Obviously, the 100-year-old international tax legal framework is at least 30 years out of step with technological developments.
This is complicated further by the ever-increasing role of intangible property in the global economy, and the ability to electronically transmit goods and services to customers in a taxing jurisdiction without paying corporate income tax or customs duties in that jurisdiction.
It cannot be overemphasized that while engaging in international processes, no country should be prevented from exercising its sovereign right to impose taxes, especially since these processes will take some time to play out.
Meanwhile, countries need more revenues for basic services, especially due to the COVID-19 pandemic.
The attempt to vilify especially a developing country’s initiative to pass tax laws by characterising it as “unilateral” is thus unacceptable.
It is the people who delegated to the legislature the power to tax, and the legislature is accountable only to its constituents.
Taxation properly belongs to the domestic legislature, not to the international negotiators, who invariably belong to the executive branch.
Meanwhile, in order to head off a comprehensive tax legal framework for e-commerce and the digital economy, the World Trade Organization (WTO) members renew every two years the moratorium on customs duties on electronic transmission on e-commerce, even as there is allegedly now a negotiating text for a plurilateral agreement on e-commerce which seeks precisely to make permanent such exemption from customs duties on e-commerce.

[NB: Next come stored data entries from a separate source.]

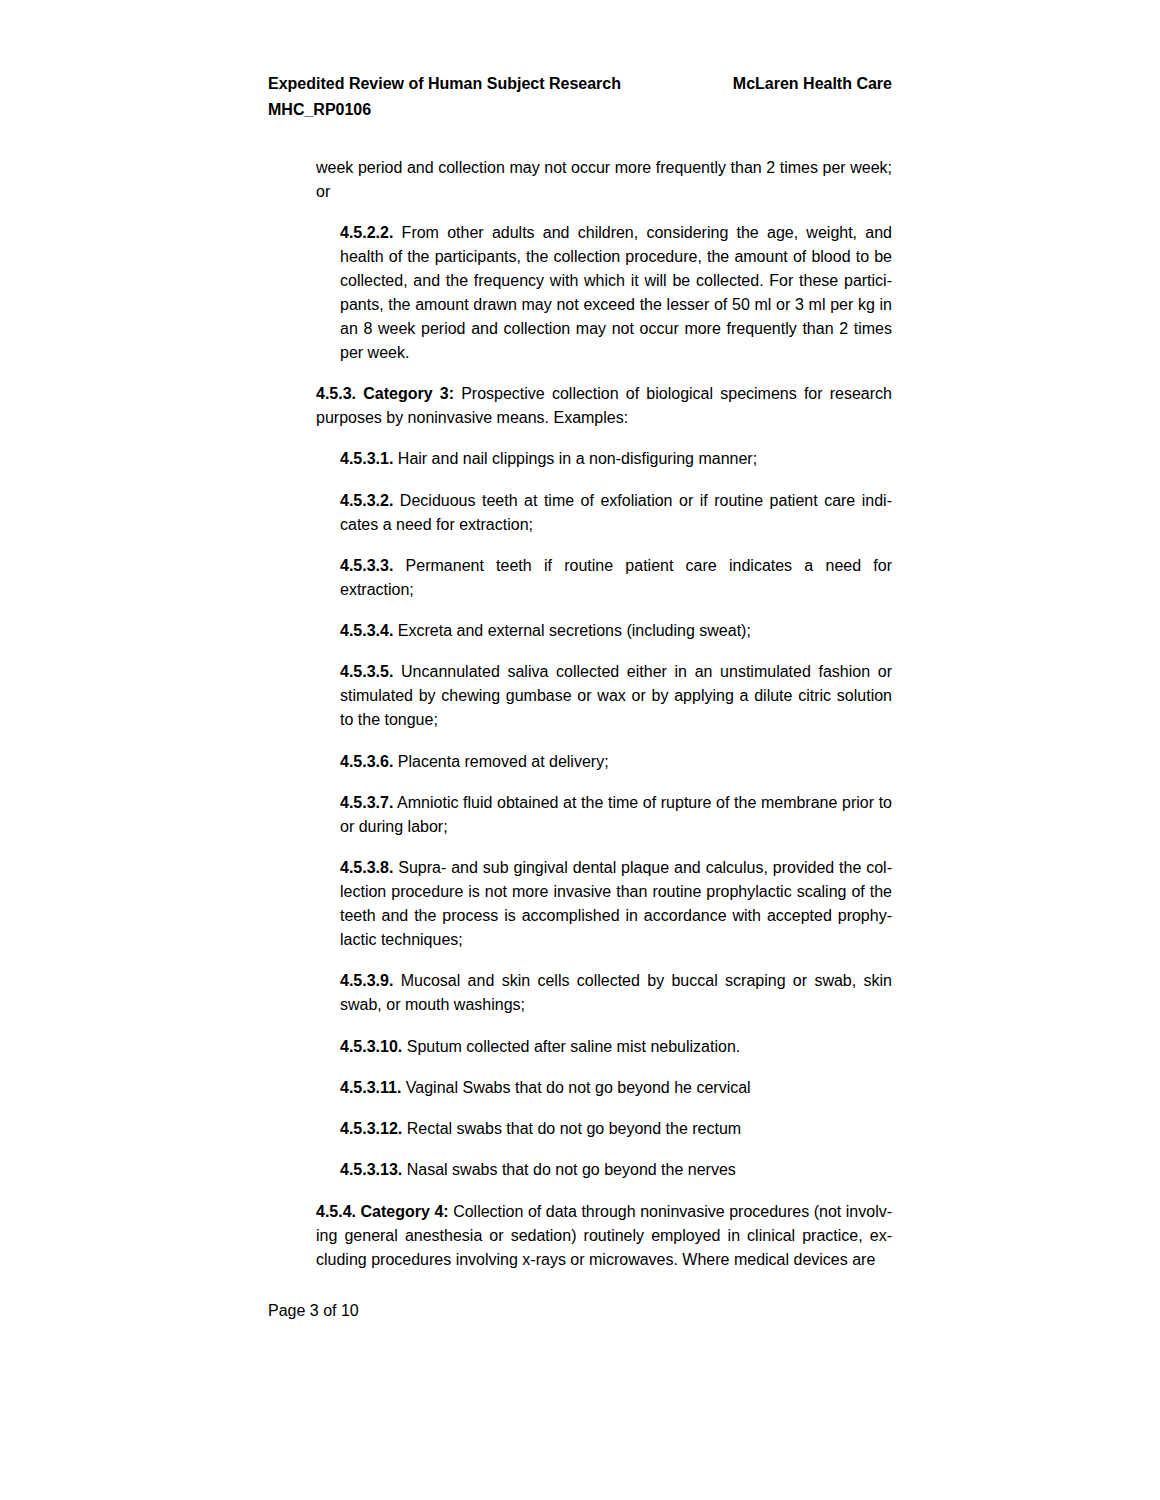Expedited Review of Human Subject Research McLaren Health Care
MHC_RP0106
week period and collection may not occur more frequently than 2 times per week; or
4.5.2.2. From other adults and children, considering the age, weight, and health of the participants, the collection procedure, the amount of blood to be collected, and the frequency with which it will be collected. For these participants, the amount drawn may not exceed the lesser of 50 ml or 3 ml per kg in an 8 week period and collection may not occur more frequently than 2 times per week.
4.5.3. Category 3: Prospective collection of biological specimens for research purposes by noninvasive means. Examples:
4.5.3.1. Hair and nail clippings in a non-disfiguring manner;
4.5.3.2. Deciduous teeth at time of exfoliation or if routine patient care indicates a need for extraction;
4.5.3.3. Permanent teeth if routine patient care indicates a need for extraction;
4.5.3.4. Excreta and external secretions (including sweat);
4.5.3.5. Uncannulated saliva collected either in an unstimulated fashion or stimulated by chewing gumbase or wax or by applying a dilute citric solution to the tongue;
4.5.3.6. Placenta removed at delivery;
4.5.3.7. Amniotic fluid obtained at the time of rupture of the membrane prior to or during labor;
4.5.3.8. Supra- and sub gingival dental plaque and calculus, provided the collection procedure is not more invasive than routine prophylactic scaling of the teeth and the process is accomplished in accordance with accepted prophylactic techniques;
4.5.3.9. Mucosal and skin cells collected by buccal scraping or swab, skin swab, or mouth washings;
4.5.3.10. Sputum collected after saline mist nebulization.
4.5.3.11. Vaginal Swabs that do not go beyond he cervical
4.5.3.12. Rectal swabs that do not go beyond the rectum
4.5.3.13. Nasal swabs that do not go beyond the nerves
4.5.4. Category 4: Collection of data through noninvasive procedures (not involving general anesthesia or sedation) routinely employed in clinical practice, excluding procedures involving x-rays or microwaves. Where medical devices are
Page 3 of 10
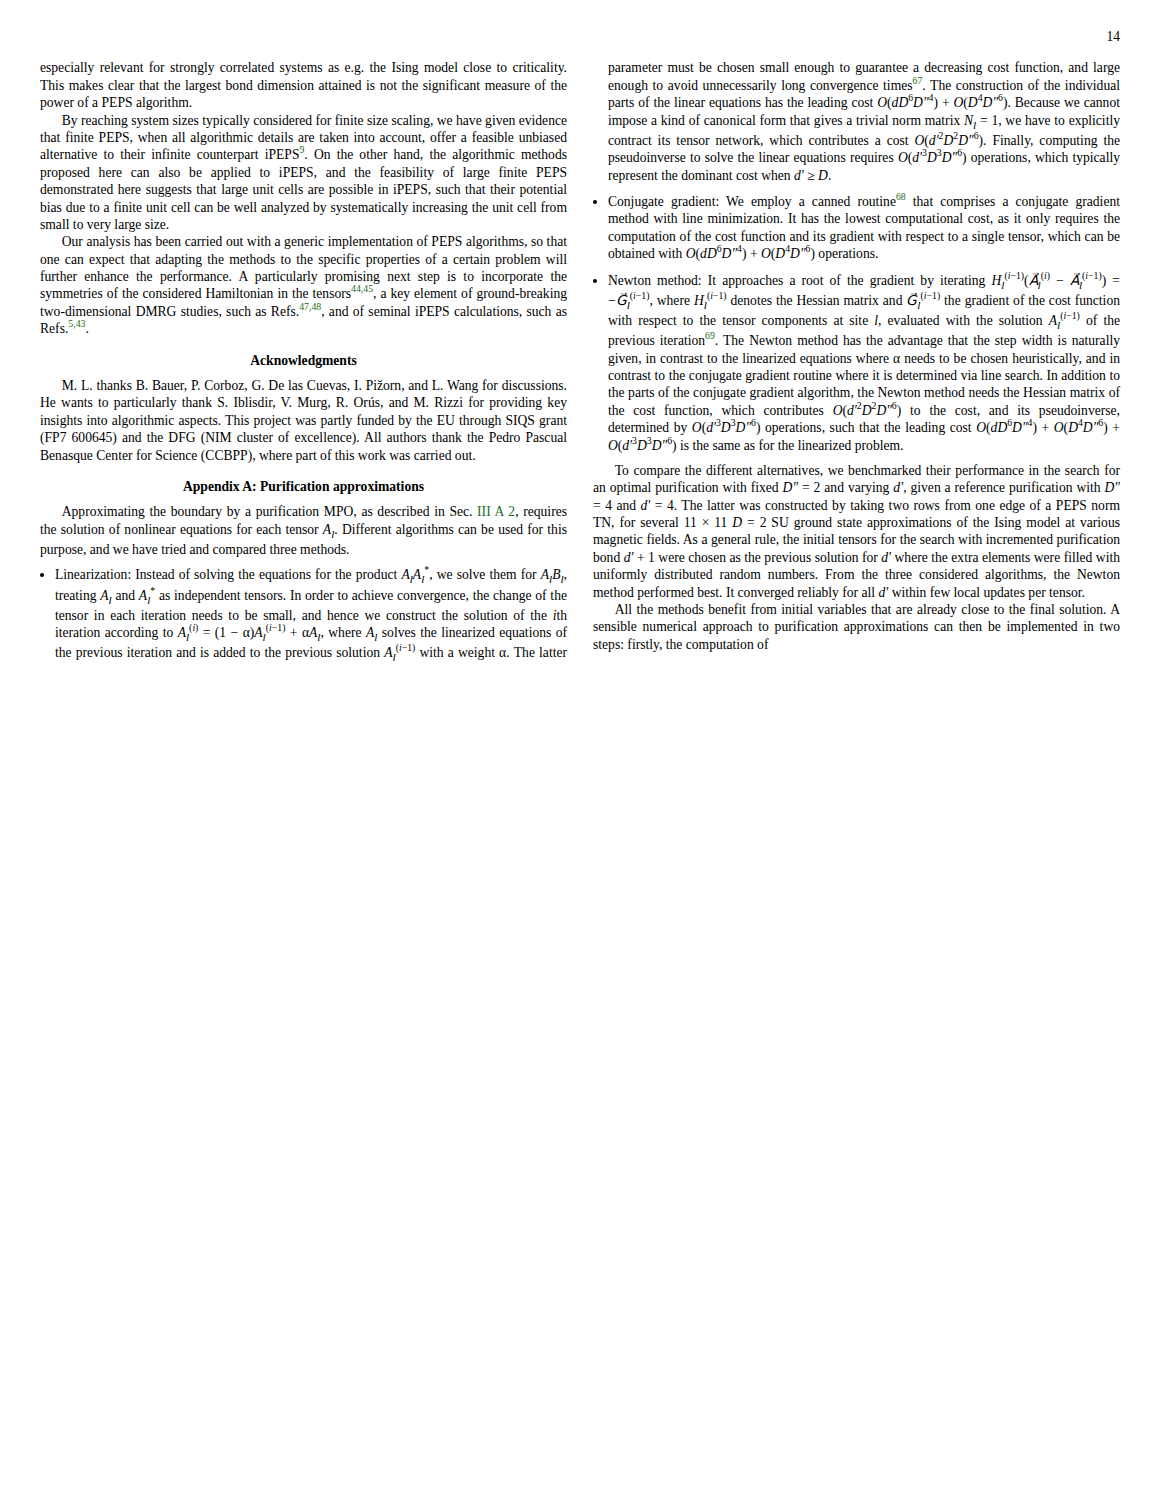14
especially relevant for strongly correlated systems as e.g. the Ising model close to criticality. This makes clear that the largest bond dimension attained is not the significant measure of the power of a PEPS algorithm.
By reaching system sizes typically considered for finite size scaling, we have given evidence that finite PEPS, when all algorithmic details are taken into account, offer a feasible unbiased alternative to their infinite counterpart iPEPS9. On the other hand, the algorithmic methods proposed here can also be applied to iPEPS, and the feasibility of large finite PEPS demonstrated here suggests that large unit cells are possible in iPEPS, such that their potential bias due to a finite unit cell can be well analyzed by systematically increasing the unit cell from small to very large size.
Our analysis has been carried out with a generic implementation of PEPS algorithms, so that one can expect that adapting the methods to the specific properties of a certain problem will further enhance the performance. A particularly promising next step is to incorporate the symmetries of the considered Hamiltonian in the tensors44,45, a key element of ground-breaking two-dimensional DMRG studies, such as Refs.47,48, and of seminal iPEPS calculations, such as Refs.5,43.
Acknowledgments
M. L. thanks B. Bauer, P. Corboz, G. De las Cuevas, I. Pižorn, and L. Wang for discussions. He wants to particularly thank S. Iblisdir, V. Murg, R. Orús, and M. Rizzi for providing key insights into algorithmic aspects. This project was partly funded by the EU through SIQS grant (FP7 600645) and the DFG (NIM cluster of excellence). All authors thank the Pedro Pascual Benasque Center for Science (CCBPP), where part of this work was carried out.
Appendix A: Purification approximations
Approximating the boundary by a purification MPO, as described in Sec. III A 2, requires the solution of nonlinear equations for each tensor Al. Different algorithms can be used for this purpose, and we have tried and compared three methods.
Linearization: Instead of solving the equations for the product AlAl*, we solve them for AlBl, treating Al and Al* as independent tensors. In order to achieve convergence, the change of the tensor in each iteration needs to be small, and hence we construct the solution of the ith iteration according to Al(i) = (1 − α)Al(i−1) + αAl, where Al solves the linearized equations of the previous iteration and is added to the previous solution Al(i−1) with a weight α. The latter parameter must be chosen small enough to guarantee a decreasing cost function, and large enough to avoid unnecessarily long convergence times67. The construction of the individual parts of the linear equations has the leading cost O(dD6D″4) + O(D4D″6). Because we cannot impose a kind of canonical form that gives a trivial norm matrix Nl = 1, we have to explicitly contract its tensor network, which contributes a cost O(d′2D2D″6). Finally, computing the pseudoinverse to solve the linear equations requires O(d′3D3D″6) operations, which typically represent the dominant cost when d′ ≥ D.
Conjugate gradient: We employ a canned routine68 that comprises a conjugate gradient method with line minimization. It has the lowest computational cost, as it only requires the computation of the cost function and its gradient with respect to a single tensor, which can be obtained with O(dD6D″4) + O(D4D″6) operations.
Newton method: It approaches a root of the gradient by iterating Hl(i−1)(A⃗l(i) − A⃗l(i−1)) = −G⃗l(i−1), where Hl(i−1) denotes the Hessian matrix and G⃗l(i−1) the gradient of the cost function with respect to the tensor components at site l, evaluated with the solution Al(i−1) of the previous iteration69. The Newton method has the advantage that the step width is naturally given, in contrast to the linearized equations where α needs to be chosen heuristically, and in contrast to the conjugate gradient routine where it is determined via line search. In addition to the parts of the conjugate gradient algorithm, the Newton method needs the Hessian matrix of the cost function, which contributes O(d′2D2D″6) to the cost, and its pseudoinverse, determined by O(d′3D3D″6) operations, such that the leading cost O(dD6D″4) + O(D4D″6) + O(d′3D3D″6) is the same as for the linearized problem.
To compare the different alternatives, we benchmarked their performance in the search for an optimal purification with fixed D″ = 2 and varying d′, given a reference purification with D″ = 4 and d′ = 4. The latter was constructed by taking two rows from one edge of a PEPS norm TN, for several 11 × 11 D = 2 SU ground state approximations of the Ising model at various magnetic fields. As a general rule, the initial tensors for the search with incremented purification bond d′ + 1 were chosen as the previous solution for d′ where the extra elements were filled with uniformly distributed random numbers. From the three considered algorithms, the Newton method performed best. It converged reliably for all d′ within few local updates per tensor.
All the methods benefit from initial variables that are already close to the final solution. A sensible numerical approach to purification approximations can then be implemented in two steps: firstly, the computation of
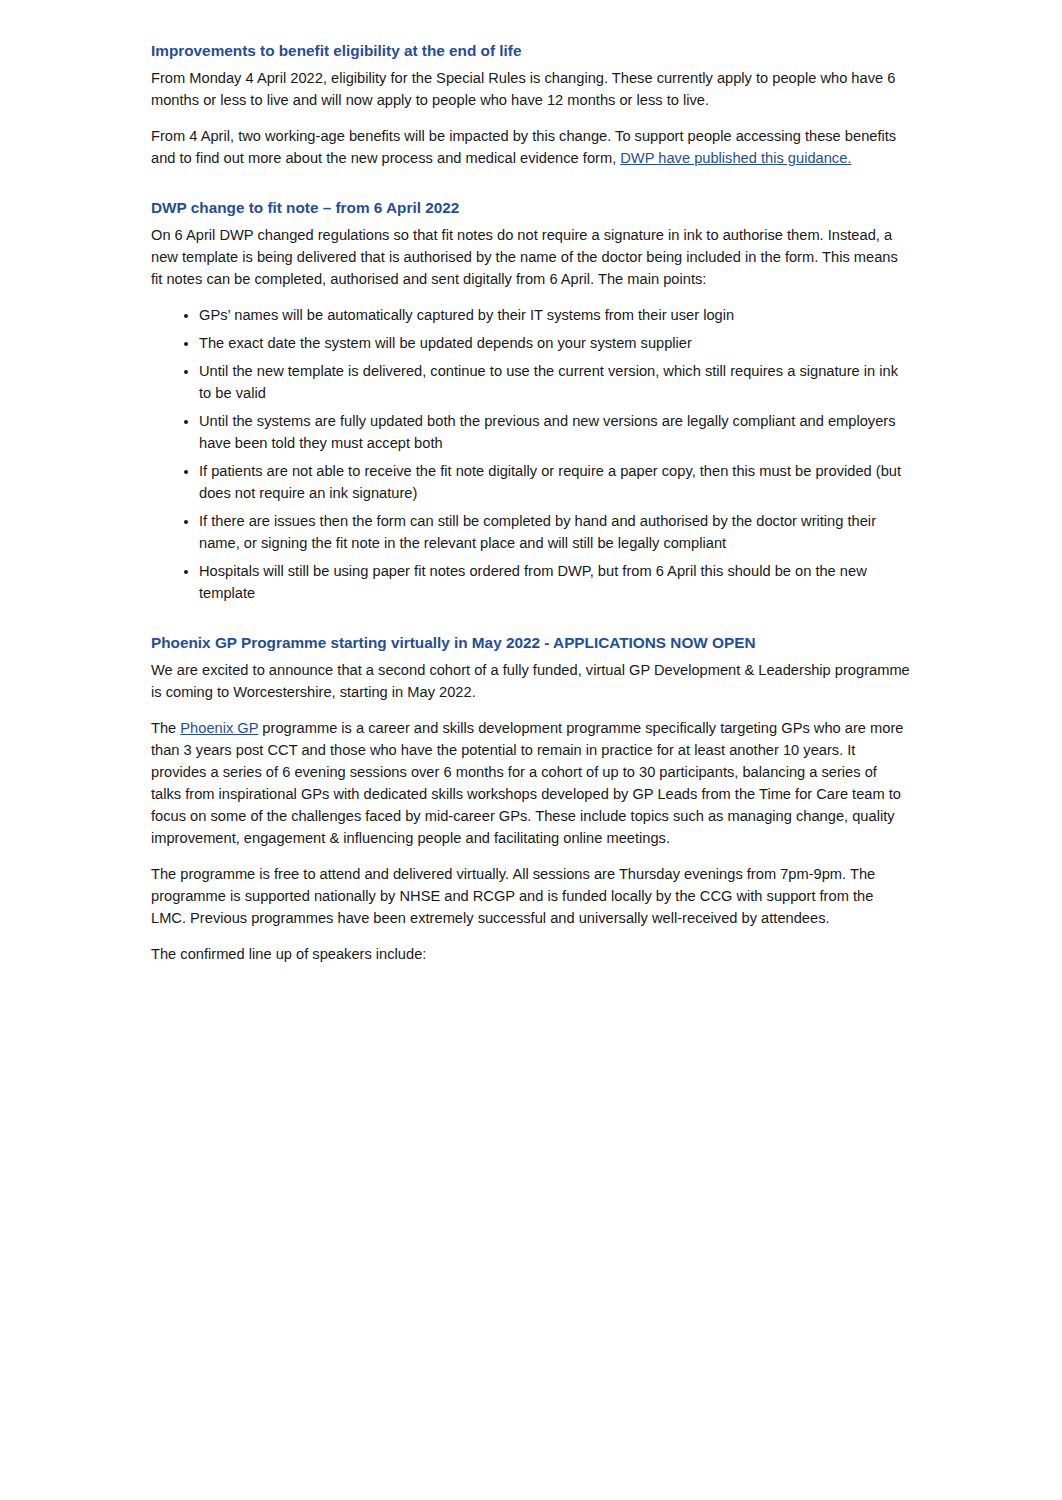Improvements to benefit eligibility at the end of life
From Monday 4 April 2022, eligibility for the Special Rules is changing. These currently apply to people who have 6 months or less to live and will now apply to people who have 12 months or less to live.
From 4 April, two working-age benefits will be impacted by this change. To support people accessing these benefits and to find out more about the new process and medical evidence form, DWP have published this guidance.
DWP change to fit note – from 6 April 2022
On 6 April DWP changed regulations so that fit notes do not require a signature in ink to authorise them. Instead, a new template is being delivered that is authorised by the name of the doctor being included in the form. This means fit notes can be completed, authorised and sent digitally from 6 April. The main points:
GPs’ names will be automatically captured by their IT systems from their user login
The exact date the system will be updated depends on your system supplier
Until the new template is delivered, continue to use the current version, which still requires a signature in ink to be valid
Until the systems are fully updated both the previous and new versions are legally compliant and employers have been told they must accept both
If patients are not able to receive the fit note digitally or require a paper copy, then this must be provided (but does not require an ink signature)
If there are issues then the form can still be completed by hand and authorised by the doctor writing their name, or signing the fit note in the relevant place and will still be legally compliant
Hospitals will still be using paper fit notes ordered from DWP, but from 6 April this should be on the new template
Phoenix GP Programme starting virtually in May 2022 - APPLICATIONS NOW OPEN
We are excited to announce that a second cohort of a fully funded, virtual GP Development & Leadership programme is coming to Worcestershire, starting in May 2022.
The Phoenix GP programme is a career and skills development programme specifically targeting GPs who are more than 3 years post CCT and those who have the potential to remain in practice for at least another 10 years. It provides a series of 6 evening sessions over 6 months for a cohort of up to 30 participants, balancing a series of talks from inspirational GPs with dedicated skills workshops developed by GP Leads from the Time for Care team to focus on some of the challenges faced by mid-career GPs. These include topics such as managing change, quality improvement, engagement & influencing people and facilitating online meetings.
The programme is free to attend and delivered virtually. All sessions are Thursday evenings from 7pm-9pm. The programme is supported nationally by NHSE and RCGP and is funded locally by the CCG with support from the LMC. Previous programmes have been extremely successful and universally well-received by attendees.
The confirmed line up of speakers include:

The proposal would supposedly also prohibit a WTO member country from compelling digital companies to locate their data and/or servers in its jurisdiction, thus allowing these companies to avoid having a “permanent establishment”, consequently making them exempt from corporate income tax.
WTO members who are part of the plurilateral negotiations on e-commerce want to have substantial progress on these negotiations in the run-up to the 12th Ministerial Conference of the WTO in November 2021.
The imposition of customs duties on e-commerce is an integral part of a range of policy options that would enable countries to tax non-resident corporations who pay no corporate income tax while making tons of money in a tax jurisdiction. Removing this taxing power by way of a WTO agreement constitutes a carve-out, a veritable special and differential treatment in favour of digital companies, almost all of which are located in rich countries.
It is therefore crucial that all countries respect each one’s sovereign right and duty to impose taxes through its legislature (hopefully not to be used for a race-to-the-bottom tax policy), remove from the WTO the discussions on an important tax measure, i.e. the imposition of customs duties on digital transmission of goods and services, and have a comprehensive discussion on international taxation at the United Nations, and not at the OECD/G20.